● **Job item**
Quote, exactly, the line holding "خرید اکانت گوگل ادز" and all lines after it to the end of the records below. Exclude pictures.

● **Provided records**
-=-=-
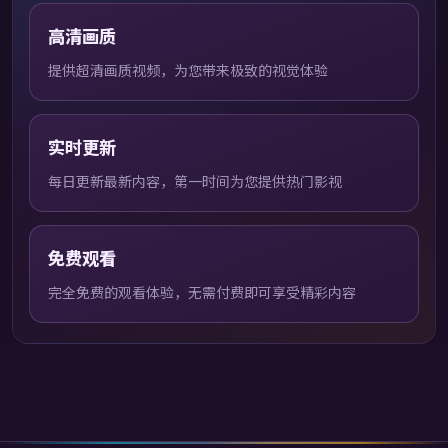
高清画质
提供超清画质视频，为您带来极致的视觉体验
实时更新
每日更新最新内容，第一时间为您提供热门影视
免费观看
完全免费的观看体验，无需付费即可享受精彩内容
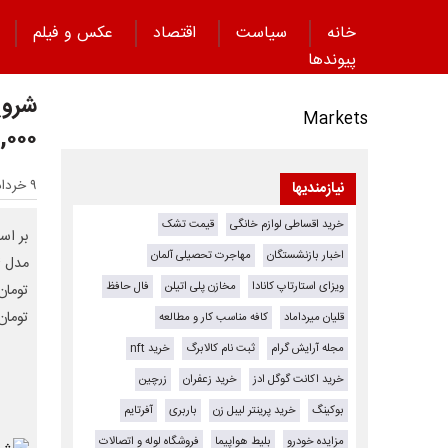
خانه
سیاست
اقتصاد
عکس و فیلم
پیوند‌ها
شروع
Markets
۲۹,۰۰۰,۰۰۰ در
۹ خرداد ۱۴۰۴ - ۱۱:۳۱
نیازمندیها
خرید اقساطی لوازم خانگی
قیمت تشک
اخبار بازنشستگان
مهاجرت تحصیلی آلمان
ویزای استارتاپ کانادا
مخازن پلی اتیلن
فال حافظ
تومان پیش پرداخت و
قلیان میرداماد
کافه مناسب کار و مطالعه
مجله آرایش گرام
ثبت نام کالابرگ
خرید nft
خرید اکانت گوگل ادز
خرید زعفران
زرچین
بوکینگ
خرید پرینتر لیبل زن
باربری
آفرتایم
مزایده خودرو
بلیط هواپیما
فروشگاه لوله و اتصالات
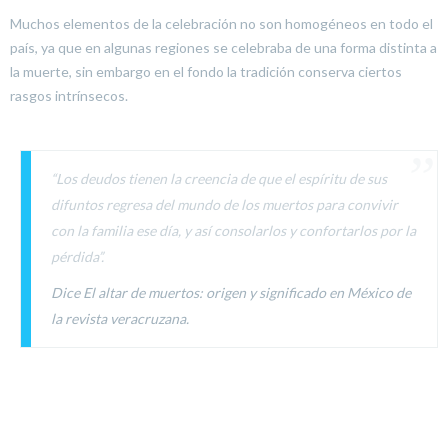
Muchos elementos de la celebración no son homogéneos en todo el
país, ya que en algunas regiones se celebraba de una forma distinta a
la muerte, sin embargo en el fondo la tradición conserva ciertos
rasgos intrínsecos.
“
Los deudos tienen la creencia de que el espíritu de sus
difuntos regresa del mundo de los muertos para convivir
con la familia ese día, y así consolarlos y confortarlos por la
pérdida
”.
Dice El altar de muertos: origen y significado en México de
la revista veracruzana.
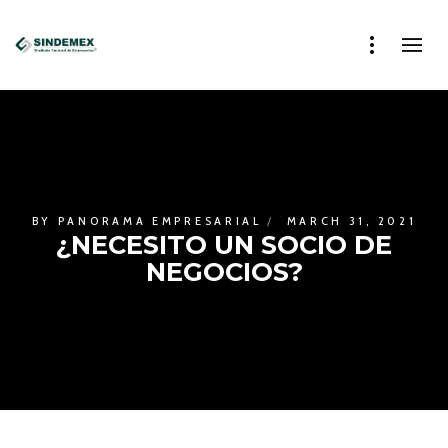
BY
PANORAMA EMPRESARIAL
MARCH 31, 2021
¿NECESITO UN SOCIO DE
NEGOCIOS?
-=-=-
● **Solution**
خرید اکانت گوگل ادز
خرید زعفران
زرچین
بوکینگ
خرید پرینتر لیبل زن
باربری
آفرتایم
مزایده خودرو
بلیط هواپیما
فروشگاه لوله و اتصالات
Muchos elementos de la celebración no son homogéneos en todo el
país, ya que en algunas regiones se celebraba de una forma distinta a
la muerte, sin embargo en el fondo la tradición conserva ciertos
rasgos intrínsecos.
“
Los deudos tienen la creencia de que el espíritu de sus
difuntos regresa del mundo de los muertos para convivir
con la familia ese día, y así consolarlos y confortarlos por la
pérdida
”.
Dice El altar de muertos: origen y significado en México de
la revista veracruzana.
BY
PANORAMA EMPRESARIAL
MARCH 31, 2021
¿NECESITO UN SOCIO DE
NEGOCIOS?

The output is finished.